When the people of Poland think of Malta and the Catholic Church, they usually think of the Knights of Malta, the fraternal order which is active throughout the country.
Next week, a different kind of Maltese knight will be arriving: Archbishop Charles Scicluna of Malta – the island country in the Mediterranean — is coming to Poland on June 14.
Scicluna is also the Adjunct Secretary of the Congregation for the Doctrine of the Faith and considered Pope Francis’s most trusted expert on clerical sexual abuse, having previously served as the Vatican’s chief prosecutor in abuse cases.
When John Paul II asked then Cardinal Ratzinger to investigate the case of Marcial Maciel Degollado, the founder of the Legion of Christ, Scicluna was sent to the U.S. and Mexico to speak to the victims and prepare a report. More recently, he led the investigation into the Chilean Church, which resulted in the entire bishops’ conference offering the pontiff their resignation.
The faithful hope this Maltese knight will help the Church in Poland fight the scourge of abuse which has recently come to light in the country.
“Probably nobody in the world besides the pope himself is better equipped to talk to bishops than Archbishop Scicluna,” said Jesuit Father Hans Zollner, the director of Child Protection Center at the Pontifical Gregorian University in Rome.
“He was the Promoter of Justice, the state attorney for the Church, if you want, for ten years, and he knows the situation from within like nobody else,” he told Polish television in an interview that will air on Sunday.
Although the sexual abuse crisis in Poland hasn’t arrived at the level it was at in Chile a year ago, the release of the movie “Tell No One” on YouTube in May has caused the greatest turmoil in the staunch Catholic homeland of St. John Paul II.

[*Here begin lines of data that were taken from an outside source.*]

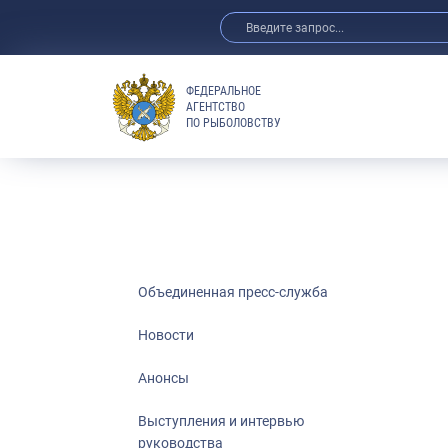
ФЕДЕРАЛЬНОЕ
АГЕНТСТВО
ПО РЫБОЛОВСТВУ
Новости
Анонсы
Выступления 
Обзор СМИ
Фотогалерея
Видео
Объединенная пресс-служба
Отраслевые 
Новости
Выставки и 
Анонсы
Научно-практ
Рыбоохрана 
Выступления и интервью
руководства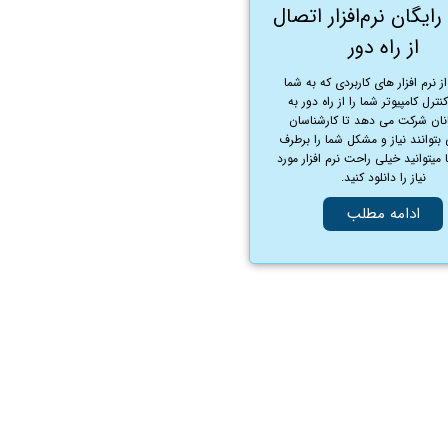
رایگان نرم‌افزار اتصال
از راه دور
ز نرم افزار های کاربردی که به شما
نترل کامپیوتر شما را از راه دور به
نان شرکت می دهد تا کارشناسان
 بتوانند نیاز و مشکل شما را برطرف
 میتوانید خیلی راحت نرم افزار مورد
نیاز را دانلود کنید.
ادامه مطلب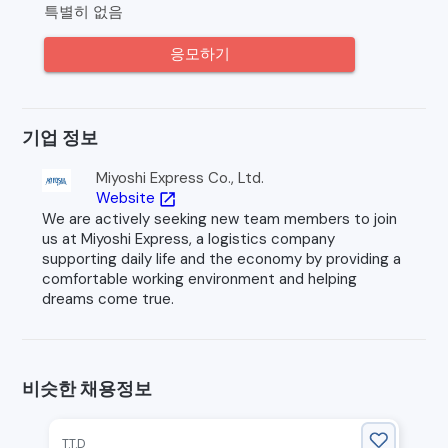
특별히 없음
응모하기
기업 정보
Miyoshi Express Co., Ltd.
Website
open_in_new
We are actively seeking new team members to join
us at Miyoshi Express, a logistics company
supporting daily life and the economy by providing a
comfortable working environment and helping
dreams come true.
비슷한 채용정보
T.T.D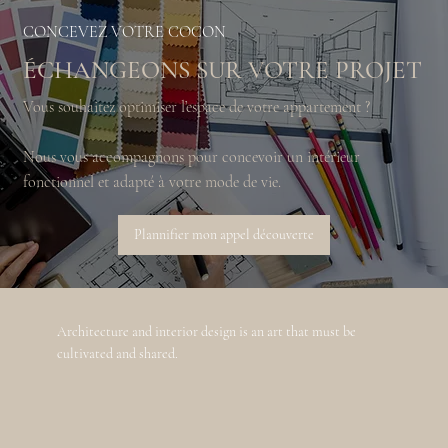
CONCEVEZ VOTRE COCON
ÉCHANGEONS SUR VOTRE PROJET
Vous souhaitez optimiser l’espace de votre appartement ?
Nous vous accompagnons pour concevoir un intérieur
fonctionnel et adapté à votre mode de vie.
Plannifier mon appel découverte
Architecture and interior design is an art that must be
cultivated and shared.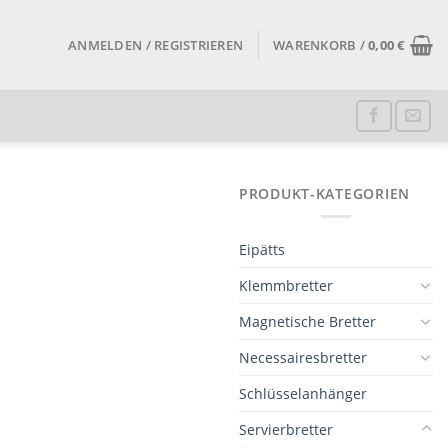
ANMELDEN / REGISTRIEREN
WARENKORB /
0,00
€
PRODUKT-KATEGORIEN
Eipätts
Klemmbretter
Magnetische Bretter
Necessairesbretter
Schlüsselanhänger
Servierbretter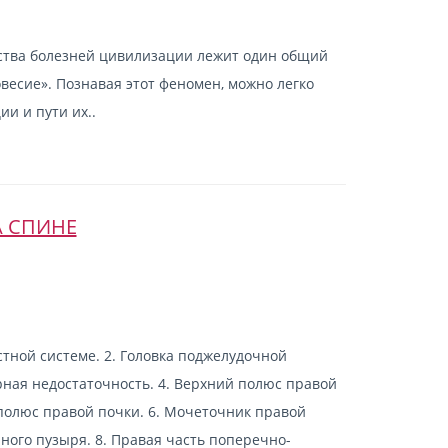
ства болезней цивилизации лежит один общий
весие». Познавая этот феномен, можно легко
и и пути их..
 СПИНЕ
стной системе. 2. Головка поджелудочной
рная недостаточность. 4. Верхний полюс правой
полюс правой почки. 6. Мочеточник правой
чного пузыря. 8. Правая часть поперечно-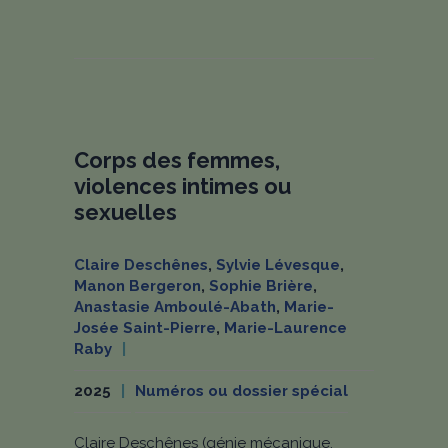
Corps des femmes,
violences intimes ou
sexuelles
Claire Deschênes
,
Sylvie Lévesque
,
Manon Bergeron
,
Sophie Brière
,
Anastasie Amboulé-Abath
,
Marie-
Josée Saint-Pierre
,
Marie-Laurence
Raby
2025
Numéros ou dossier spécial
Claire Deschênes (génie mécanique,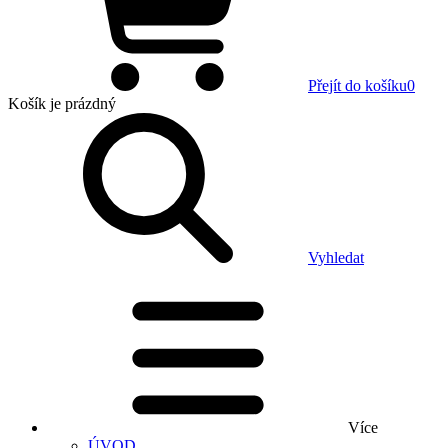
Přejít do košíku
0
Košík
je prázdný
Vyhledat
Více
ÚVOD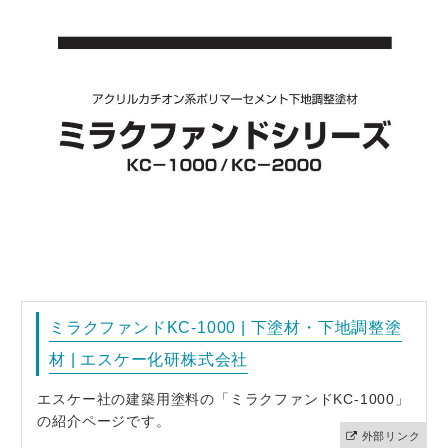
ミラクファンドKC-1000 | 下塗材・下地調整塗
材 | エスケー化研株式会社
エスケー社の建築用塗料の「ミラクファンドKC-1000」
の紹介ページです。
外部リンク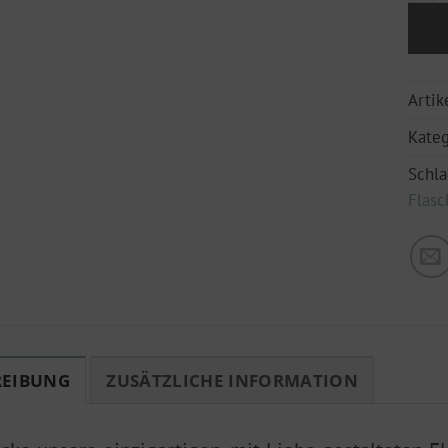
Arti
Kateg
Schl
Flasc
REIBUNG
ZUSÄTZLICHE INFORMATION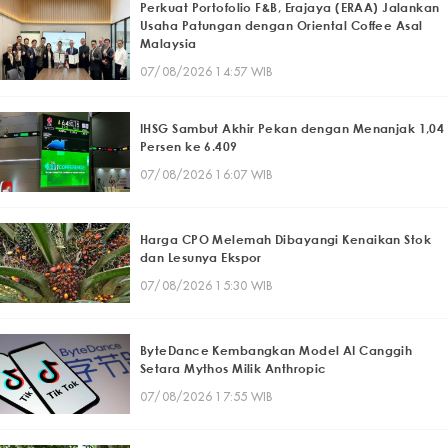
Perkuat Portofolio F&B, Erajaya (ERAA) Jalankan
Usaha Patungan dengan Oriental Coffee Asal
Malaysia
07/08/2026 14:57 WIB
IHSG Sambut Akhir Pekan dengan Menanjak 1,04
Persen ke 6.409
07/08/2026 16:07 WIB
Harga CPO Melemah Dibayangi Kenaikan Stok
dan Lesunya Ekspor
07/08/2026 15:30 WIB
ByteDance Kembangkan Model AI Canggih
Setara Mythos Milik Anthropic
07/08/2026 17:55 WIB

One significant difference with Chile is that Scicluna hasn’t been sent by Francis. He was invited by the Polish bishops themselves in July 2018. Scicluna did, however, meet with the pope on June 6, although it isn’t known if the Poland trip was on the agenda.
Despite the fact the trip was planned nearly a year ago, the Polish press has linked the Maltese archbishop’s visit with the publicity surrounding “Tell No One” and his papal mission to Chile in January 2018. Headlines have declared him to be the “great inquisitor,” and several articles have suggested that at least some Polish bishops would be forced to resign after the visit.
They may be expecting too much. Scicluna is only scheduled to give a two-hour speech to the bishops, although there will also be time for a Q&A and informal conversations over lunch. The bishops are meeting in Wałbrzych in southwestern Poland, and will also discuss their plan for tackling the abuse crisis in light of legislation released last month by the Vatican.
“I am really glad Archbishop Scicluna responded positively to our invitation,” Gniezno Archbishop Wojciech Polak told Crux.
Polak is the Primate of Poland and Delegate for Child Protection of the Polish bishop’s conference.
“I hope he will not only remind us about and explain the current norms, but above all call to mind and deepen the basic perspective of approaching clerical sexual abuse,” the archbishop said.
While in Poland, Scicluna will give a lecture to the country’s diocesan delegates for child protection on “Awareness, responsibility, and transparency.”
Although not the papal intervention the press has suggested, Scicluna’s visit could prove important during a very sensitive time for the Church in Poland.
The movie “Tell No One” has caused shockwaves in the country, which was already shaken by abuse accusations lodged at some of the more prominent clergy involved in the anti-communist Solidarity movement in the 1980s.
“The number of cases reported increased immensely after the screening of the documentary,” Father Adam Żak, director of the Polish Child Protection Center told Crux, “which only shows the urgency of the need to implement several levels of new ways to protect children and assist victims.”
The film exposed not only horrible encounters of survivors with their abusers, but also flagrant cases of abuse of power. The victims’ stories demonstrated that the Church may have strong and clear rules on child protection, but their application cannot be taken for granted.
According to Zollner, clericalism and power games in Eastern European churches are to blame for neglecting cases of sexual abuse.
“If the Church, also in Poland, doesn’t follow the path of letting go of power, and ignoring the conversation that is going on in society, people will turn away,” the Jesuit priest said.
Polak has made sure Scicluna is fully informed, and sent him a link to the YouTube documentary, which has English subtitles.